▶ **TEXTO PROPORCIONADO**:
┄┄┄┄┄┄┄┄┄┄

Después de mucho tiempo, volví a encontrarme con Jaime Tereba, más conocido como El Diablo, artista urbano, escultor, pintor y profundo defensor de la cultura moxeña ignaciana. Lo conozco desde hace más de dos décadas. Durante años, visitó el Centro San Isidro, donde contribuyó desde el arte a un sueño colectivo: convertir ese espacio en el primer Barrio Cultural y Deportivo de Bolivia.

Nuestro reencuentro comenzó con una promesa. La noche anterior, en una conversación intensa y honesta, me comprometí a visitar su casa, su taller, su galería… su refugio. Me habló del esfuerzo que implicó levantar su propio techo. Hablamos entonces del poder de la palabra. Coincidimos en algo esencial: las personas de bien somos seres de palabra.

Al día siguiente, a las cinco de la tarde, me preparé para cumplir lo pactado. Le escribí para confirmar, y su respuesta fue directa:

—¿Vas a cumplir tu palabra?

—Claro que sí —le respondí—, mándame la ubicación.

Yo estaba en el centro de Santa Cruz de la Sierra. Al abrir el mapa que me envió por WhatsApp, me di cuenta de que su casa estaba lejos, muy lejos: a más de una hora de viaje. Pero un compromiso es un compromiso, y emprendí camino.

┄┄┄┄┄┄┄┄┄┄

▶ **REGISTROS DE DATOS**:
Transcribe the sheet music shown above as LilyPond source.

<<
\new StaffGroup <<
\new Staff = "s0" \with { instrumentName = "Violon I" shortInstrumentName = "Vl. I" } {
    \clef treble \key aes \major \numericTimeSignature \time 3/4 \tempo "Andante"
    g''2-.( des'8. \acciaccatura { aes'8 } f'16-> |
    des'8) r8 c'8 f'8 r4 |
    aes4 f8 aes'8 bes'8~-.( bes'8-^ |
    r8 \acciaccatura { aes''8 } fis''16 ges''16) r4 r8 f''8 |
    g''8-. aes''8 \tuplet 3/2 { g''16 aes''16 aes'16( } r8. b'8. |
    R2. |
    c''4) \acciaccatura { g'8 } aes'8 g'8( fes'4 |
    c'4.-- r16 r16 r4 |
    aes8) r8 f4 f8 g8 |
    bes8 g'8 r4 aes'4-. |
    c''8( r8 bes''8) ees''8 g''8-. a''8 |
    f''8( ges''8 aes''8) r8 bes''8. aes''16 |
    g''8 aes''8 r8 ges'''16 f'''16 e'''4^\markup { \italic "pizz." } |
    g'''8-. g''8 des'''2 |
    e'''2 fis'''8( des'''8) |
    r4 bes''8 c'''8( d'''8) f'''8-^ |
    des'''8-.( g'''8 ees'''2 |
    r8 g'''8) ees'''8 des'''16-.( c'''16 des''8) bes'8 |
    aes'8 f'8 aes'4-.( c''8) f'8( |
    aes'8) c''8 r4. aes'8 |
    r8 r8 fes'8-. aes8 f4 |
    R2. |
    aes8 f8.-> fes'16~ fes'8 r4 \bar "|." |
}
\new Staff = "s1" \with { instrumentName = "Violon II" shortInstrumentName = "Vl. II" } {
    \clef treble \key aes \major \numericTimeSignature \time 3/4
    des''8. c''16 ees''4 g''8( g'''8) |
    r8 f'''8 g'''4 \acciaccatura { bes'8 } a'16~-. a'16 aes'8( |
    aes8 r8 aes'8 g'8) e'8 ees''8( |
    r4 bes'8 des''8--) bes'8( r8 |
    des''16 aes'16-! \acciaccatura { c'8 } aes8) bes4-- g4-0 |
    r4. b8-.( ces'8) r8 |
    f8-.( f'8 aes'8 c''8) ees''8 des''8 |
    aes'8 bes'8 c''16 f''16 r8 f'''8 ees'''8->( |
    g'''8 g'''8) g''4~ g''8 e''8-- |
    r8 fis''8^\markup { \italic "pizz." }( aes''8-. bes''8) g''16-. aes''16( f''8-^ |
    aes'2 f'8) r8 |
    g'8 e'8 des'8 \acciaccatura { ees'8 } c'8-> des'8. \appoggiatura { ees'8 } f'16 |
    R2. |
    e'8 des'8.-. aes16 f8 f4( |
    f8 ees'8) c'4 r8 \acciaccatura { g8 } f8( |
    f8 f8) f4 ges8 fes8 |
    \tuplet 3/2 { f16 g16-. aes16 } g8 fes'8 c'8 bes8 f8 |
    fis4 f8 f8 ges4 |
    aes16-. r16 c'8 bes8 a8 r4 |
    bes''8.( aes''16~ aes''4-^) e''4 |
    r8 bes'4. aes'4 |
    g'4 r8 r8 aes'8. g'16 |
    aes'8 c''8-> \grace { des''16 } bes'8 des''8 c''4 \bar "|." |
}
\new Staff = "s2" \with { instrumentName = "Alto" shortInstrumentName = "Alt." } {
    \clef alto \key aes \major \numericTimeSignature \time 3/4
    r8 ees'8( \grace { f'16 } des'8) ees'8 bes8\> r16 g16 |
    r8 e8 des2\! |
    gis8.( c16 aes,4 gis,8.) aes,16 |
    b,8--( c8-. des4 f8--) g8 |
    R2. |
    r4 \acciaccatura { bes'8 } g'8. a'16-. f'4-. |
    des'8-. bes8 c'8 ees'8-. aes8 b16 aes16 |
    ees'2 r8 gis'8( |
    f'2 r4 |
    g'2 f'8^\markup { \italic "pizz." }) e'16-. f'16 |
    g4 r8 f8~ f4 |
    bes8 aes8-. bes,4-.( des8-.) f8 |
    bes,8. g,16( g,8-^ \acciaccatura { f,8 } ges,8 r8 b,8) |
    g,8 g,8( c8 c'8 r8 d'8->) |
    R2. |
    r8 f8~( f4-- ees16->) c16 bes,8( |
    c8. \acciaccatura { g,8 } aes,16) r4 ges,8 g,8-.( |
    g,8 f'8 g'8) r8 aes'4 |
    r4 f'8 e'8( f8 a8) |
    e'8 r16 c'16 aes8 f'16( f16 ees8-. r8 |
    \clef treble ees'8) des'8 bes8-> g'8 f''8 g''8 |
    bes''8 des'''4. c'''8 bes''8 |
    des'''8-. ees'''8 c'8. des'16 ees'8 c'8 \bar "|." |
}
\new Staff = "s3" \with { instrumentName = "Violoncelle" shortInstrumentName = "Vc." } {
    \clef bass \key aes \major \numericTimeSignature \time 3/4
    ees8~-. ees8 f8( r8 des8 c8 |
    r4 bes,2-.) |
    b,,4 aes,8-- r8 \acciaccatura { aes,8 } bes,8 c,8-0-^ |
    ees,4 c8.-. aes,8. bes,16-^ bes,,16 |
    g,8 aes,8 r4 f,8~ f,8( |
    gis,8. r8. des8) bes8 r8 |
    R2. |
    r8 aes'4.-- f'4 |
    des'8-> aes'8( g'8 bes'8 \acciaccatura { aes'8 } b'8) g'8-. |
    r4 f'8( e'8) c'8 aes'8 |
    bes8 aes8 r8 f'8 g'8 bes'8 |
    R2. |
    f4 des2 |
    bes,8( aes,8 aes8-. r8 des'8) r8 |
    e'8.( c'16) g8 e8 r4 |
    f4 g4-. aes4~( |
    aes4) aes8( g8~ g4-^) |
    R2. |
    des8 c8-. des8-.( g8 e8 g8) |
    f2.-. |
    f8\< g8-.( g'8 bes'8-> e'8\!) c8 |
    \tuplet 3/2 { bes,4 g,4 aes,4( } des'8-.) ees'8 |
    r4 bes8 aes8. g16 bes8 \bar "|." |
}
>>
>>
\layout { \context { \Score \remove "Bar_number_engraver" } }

┄┄┄┄┄┄┄┄┄┄

▶ **INSTRUCCIONES DE TRABAJO**:
a) Según el texto proporcionado, ¿con qué apodo es más conocido Jaime Tereba?
b) Reproduce literalmente el fragmento del texto proporcionado que va desde "Al día siguiente, a" hasta "cumplir tu palabra?".

▶ **SOLUCIONES**:
a) Como El Diablo.

b)
Al día siguiente, a las cinco de la tarde, me preparé para cumplir lo pactado. Le escribí para confirmar, y su respuesta fue directa:

—¿Vas a cumplir tu palabra?